The biggest defeat for Morales, who put much of his personal prestige into the matter, was on the domestic political plane and related to his plans to be re-elected in 2019. Opinion polls showed a declining support for him and his party MAS (the Movement for Socialism). In September, only 29% of those surveyed said they would vote for him, which is comparable to the 61% of the votes he got in the 2016 election.

At the end of August, the government-controlled Congress approved a new electoral law stipulating that all parties must elect their president and vice presidential candidates through primary elections and that the funding of party activities should be made more transparent. The opposition, with former president Carlos Mesa (2003–05) at the forefront, argued that the law was an invention of MAS to secure Morale's victory in 2019.

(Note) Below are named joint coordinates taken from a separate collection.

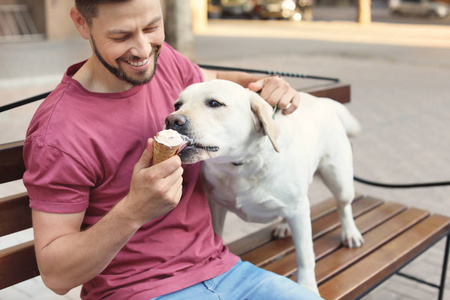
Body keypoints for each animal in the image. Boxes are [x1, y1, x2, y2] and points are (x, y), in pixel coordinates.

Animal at [167, 78, 364, 294]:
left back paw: (350, 233)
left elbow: (305, 254)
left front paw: (307, 285)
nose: (171, 120)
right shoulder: (215, 206)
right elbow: (215, 235)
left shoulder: (300, 211)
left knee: (343, 206)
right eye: (177, 105)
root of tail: (324, 101)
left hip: (338, 179)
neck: (240, 165)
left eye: (214, 103)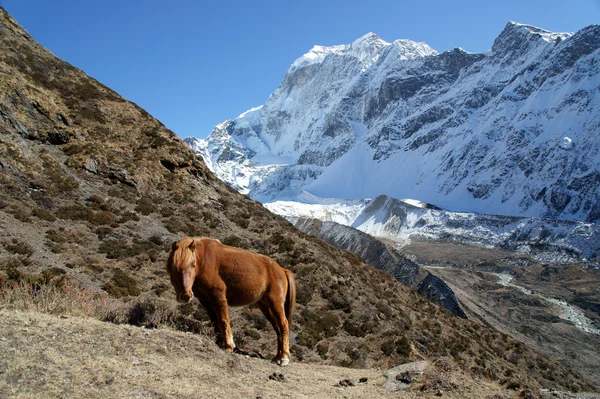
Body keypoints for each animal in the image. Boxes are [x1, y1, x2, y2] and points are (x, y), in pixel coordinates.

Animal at [165, 238, 296, 366]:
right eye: (173, 266)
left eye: (193, 265)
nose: (186, 295)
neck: (204, 261)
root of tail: (282, 270)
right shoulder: (206, 301)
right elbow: (215, 322)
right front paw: (218, 342)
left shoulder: (218, 295)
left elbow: (224, 320)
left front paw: (229, 346)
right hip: (265, 306)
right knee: (277, 328)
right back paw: (277, 357)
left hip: (275, 303)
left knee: (284, 324)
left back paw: (284, 357)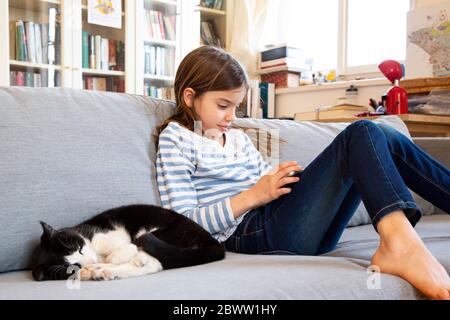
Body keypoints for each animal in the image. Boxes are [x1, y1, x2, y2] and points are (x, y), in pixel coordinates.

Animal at [32, 204, 225, 282]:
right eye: (73, 267)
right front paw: (93, 267)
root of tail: (213, 242)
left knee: (150, 259)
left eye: (79, 248)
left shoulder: (108, 233)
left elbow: (124, 246)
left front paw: (112, 258)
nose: (90, 262)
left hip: (168, 230)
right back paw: (99, 272)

Morales also ended up in conflict with his own political base, the coca farmers, where he has his political origin. In late August, Franklin Gutiérrez, leader of a cocoa growers organization, was arrested and in May he announced his plans for his own political project ahead of the 2019 elections. The arrest was triggered by violent unrest in a village near the capital La Paz, which had its roots partly in competition between cocoa growers in different regions, especially Yungas and Chapare where Morales has its roots, and partly in their overall opposition to the government's measures against illegal cocoa cultivation. A UN study published in August showed that in 2017, coca cultivation in Bolivia increased by 1,400 hectares.